#### The records

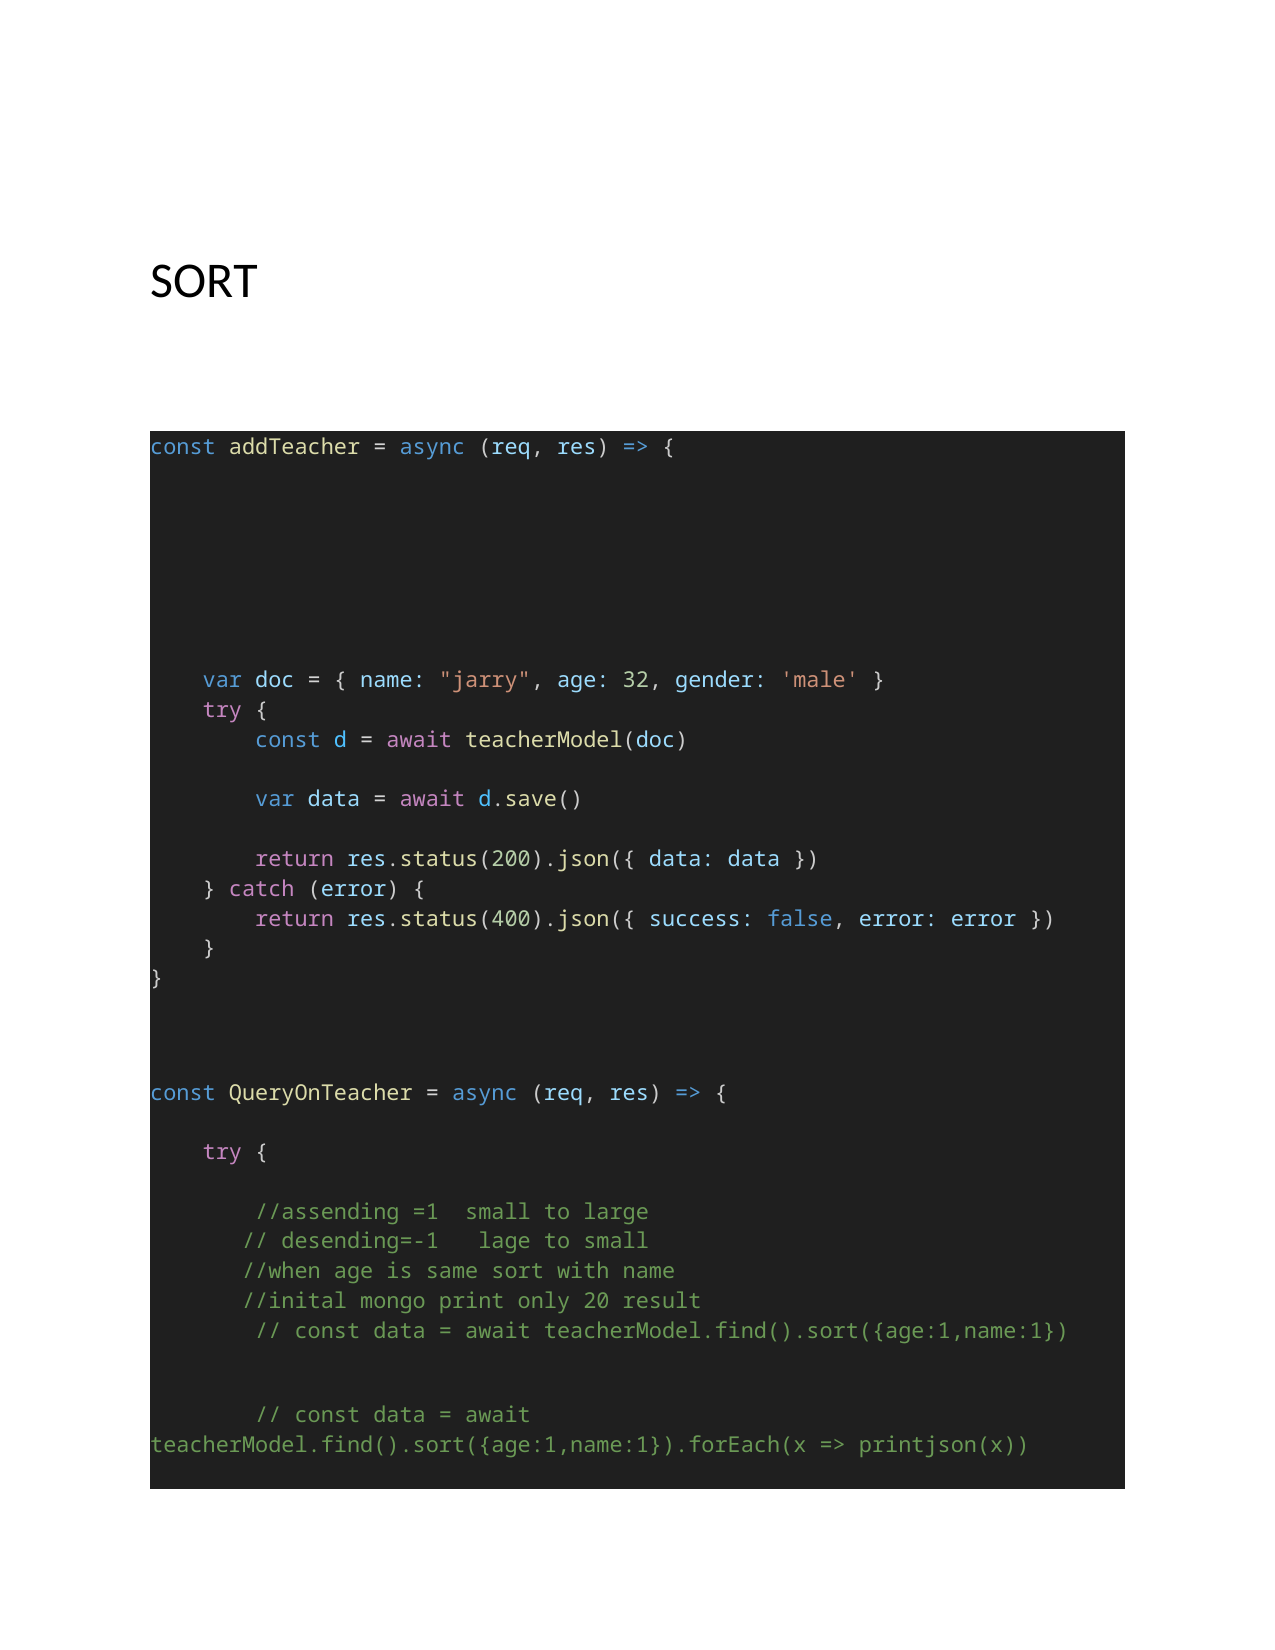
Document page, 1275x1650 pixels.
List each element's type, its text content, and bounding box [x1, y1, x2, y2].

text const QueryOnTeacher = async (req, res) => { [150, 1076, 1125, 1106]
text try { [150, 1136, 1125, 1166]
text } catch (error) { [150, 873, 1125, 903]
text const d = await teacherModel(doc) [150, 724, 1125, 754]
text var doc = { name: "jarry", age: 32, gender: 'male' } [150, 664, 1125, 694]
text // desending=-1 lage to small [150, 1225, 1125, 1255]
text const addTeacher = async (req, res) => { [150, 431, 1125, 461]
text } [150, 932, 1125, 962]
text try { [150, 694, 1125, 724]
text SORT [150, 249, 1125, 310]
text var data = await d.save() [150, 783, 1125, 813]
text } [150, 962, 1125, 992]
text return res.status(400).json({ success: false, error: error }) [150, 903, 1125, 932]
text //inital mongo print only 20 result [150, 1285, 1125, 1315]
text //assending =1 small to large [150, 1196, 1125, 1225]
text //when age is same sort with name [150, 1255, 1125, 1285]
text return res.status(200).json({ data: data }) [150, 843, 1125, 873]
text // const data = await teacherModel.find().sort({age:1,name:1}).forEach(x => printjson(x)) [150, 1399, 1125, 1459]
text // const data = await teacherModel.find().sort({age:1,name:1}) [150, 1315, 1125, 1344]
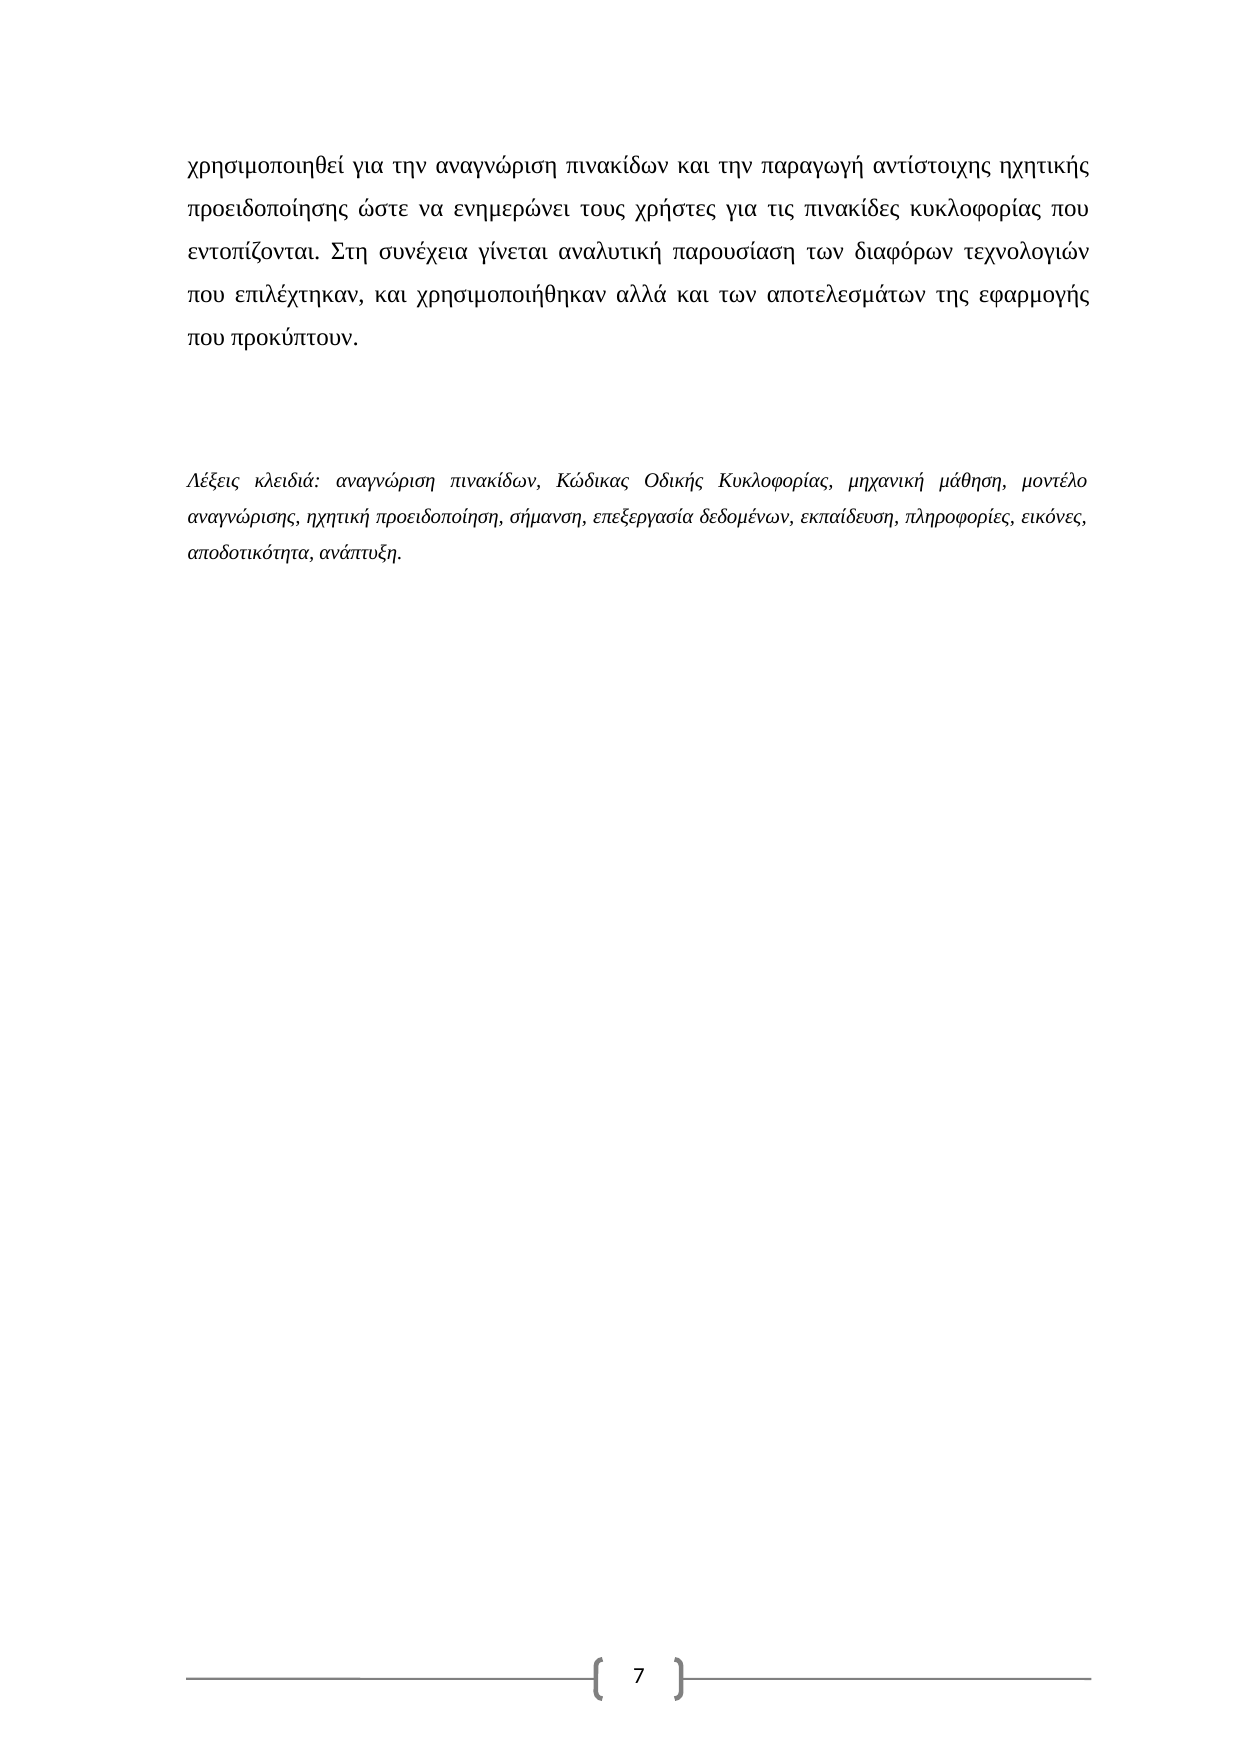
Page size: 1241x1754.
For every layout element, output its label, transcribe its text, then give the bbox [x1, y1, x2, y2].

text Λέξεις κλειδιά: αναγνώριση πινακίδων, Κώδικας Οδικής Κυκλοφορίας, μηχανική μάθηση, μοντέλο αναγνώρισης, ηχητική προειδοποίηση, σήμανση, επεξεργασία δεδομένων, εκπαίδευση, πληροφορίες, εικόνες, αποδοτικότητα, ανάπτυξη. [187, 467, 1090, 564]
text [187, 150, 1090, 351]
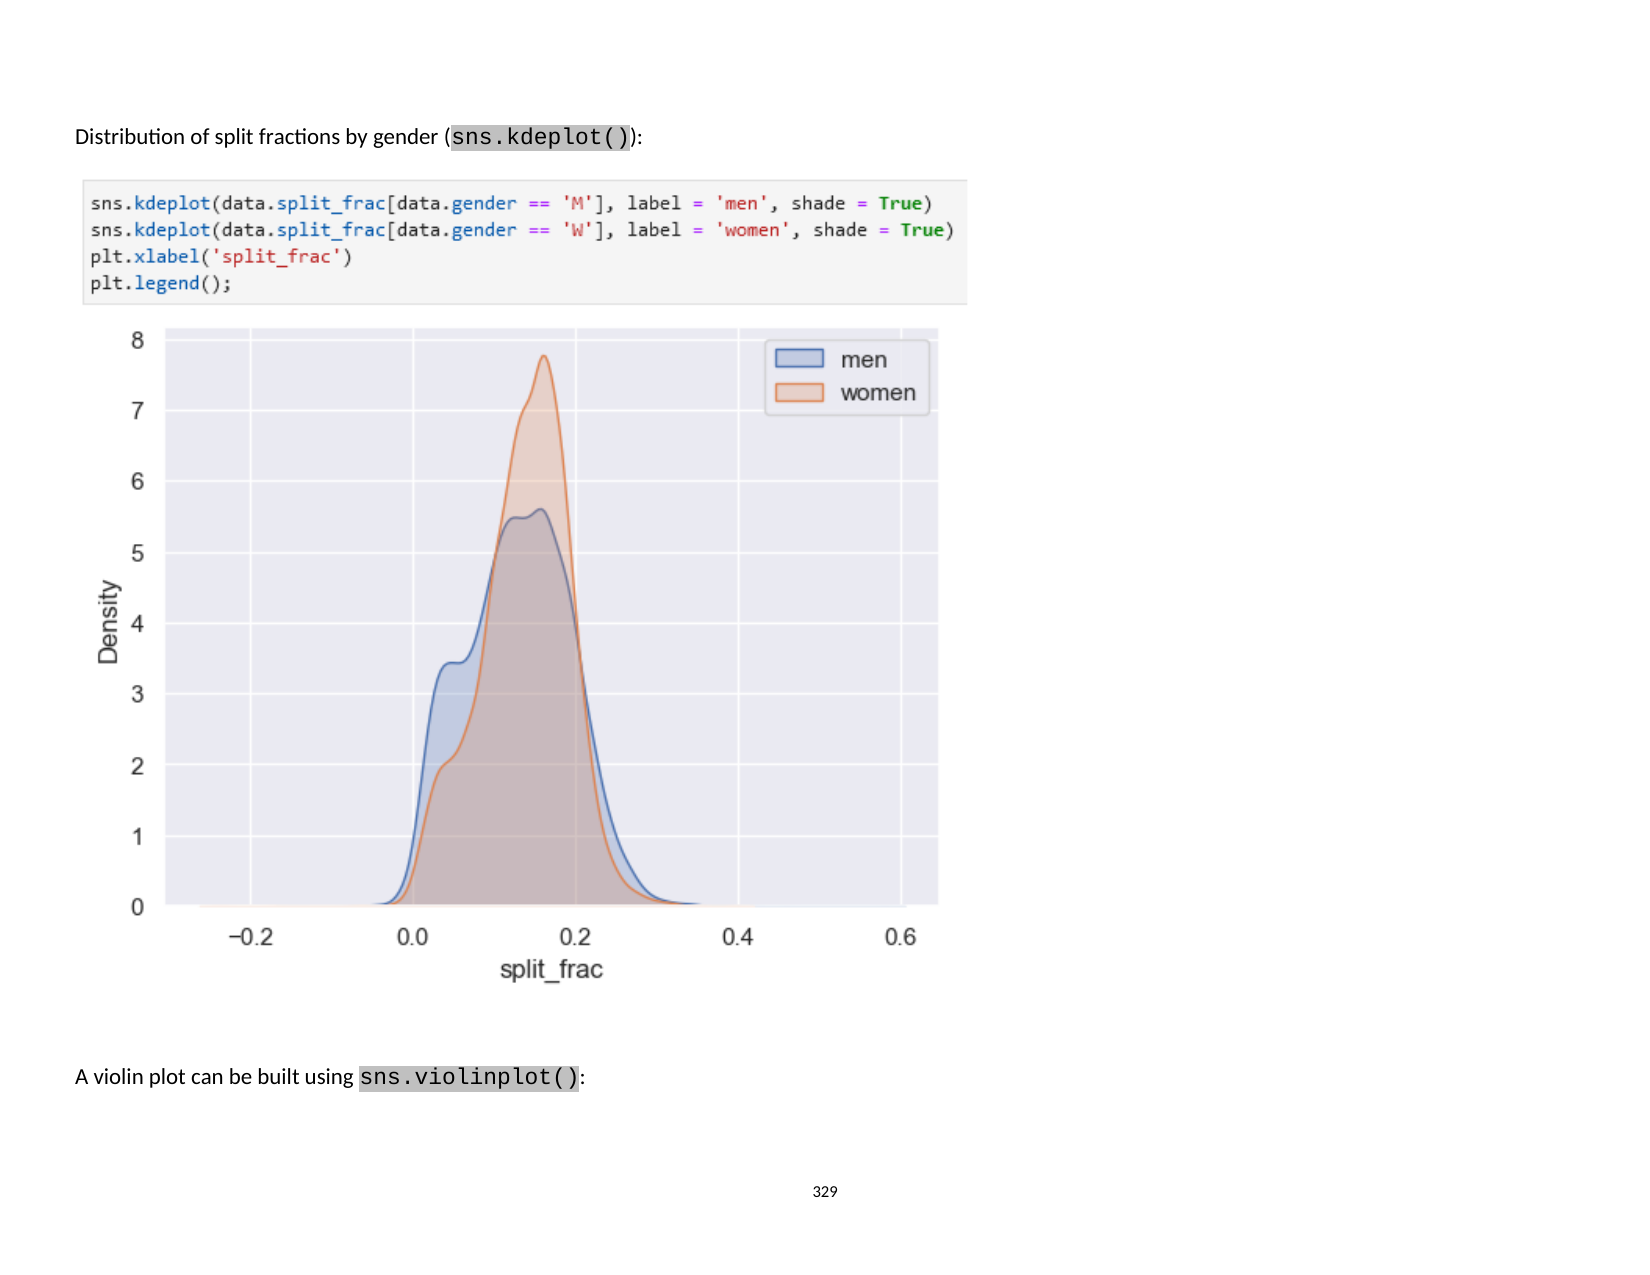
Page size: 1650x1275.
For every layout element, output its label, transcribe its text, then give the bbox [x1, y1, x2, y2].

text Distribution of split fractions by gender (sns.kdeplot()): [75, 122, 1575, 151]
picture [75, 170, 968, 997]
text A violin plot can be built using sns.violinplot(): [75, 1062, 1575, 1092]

########

## Written task
Output the data above verbatim, pictures excluded.

## Task response
Document page, 1275x1650 pixels.
List each element's type, its text content, and bounding box [x1, y1, x2, y2].

text const QueryOnTeacher = async (req, res) => { [150, 1076, 1125, 1106]
text try { [150, 1136, 1125, 1166]
text } catch (error) { [150, 873, 1125, 903]
text const d = await teacherModel(doc) [150, 724, 1125, 754]
text var doc = { name: "jarry", age: 32, gender: 'male' } [150, 664, 1125, 694]
text // desending=-1 lage to small [150, 1225, 1125, 1255]
text const addTeacher = async (req, res) => { [150, 431, 1125, 461]
text } [150, 932, 1125, 962]
text try { [150, 694, 1125, 724]
text SORT [150, 249, 1125, 310]
text var data = await d.save() [150, 783, 1125, 813]
text } [150, 962, 1125, 992]
text return res.status(400).json({ success: false, error: error }) [150, 903, 1125, 932]
text //inital mongo print only 20 result [150, 1285, 1125, 1315]
text //assending =1 small to large [150, 1196, 1125, 1225]
text //when age is same sort with name [150, 1255, 1125, 1285]
text return res.status(200).json({ data: data }) [150, 843, 1125, 873]
text // const data = await teacherModel.find().sort({age:1,name:1}).forEach(x => printjson(x)) [150, 1399, 1125, 1459]
text // const data = await teacherModel.find().sort({age:1,name:1}) [150, 1315, 1125, 1344]
Page size: 1241x1754.
For every layout element, output its label, transcribe its text, then give the bbox [x1, y1, x2, y2].

text Λέξεις κλειδιά: αναγνώριση πινακίδων, Κώδικας Οδικής Κυκλοφορίας, μηχανική μάθηση, μοντέλο αναγνώρισης, ηχητική προειδοποίηση, σήμανση, επεξεργασία δεδομένων, εκπαίδευση, πληροφορίες, εικόνες, αποδοτικότητα, ανάπτυξη. [187, 467, 1090, 564]
text [187, 150, 1090, 351]
Page size: 1650x1275.
For every layout element, output its label, transcribe its text, then give the bbox [x1, y1, x2, y2].

text Distribution of split fractions by gender (sns.kdeplot()): [75, 122, 1575, 151]
picture [75, 170, 968, 997]
text A violin plot can be built using sns.violinplot(): [75, 1062, 1575, 1092]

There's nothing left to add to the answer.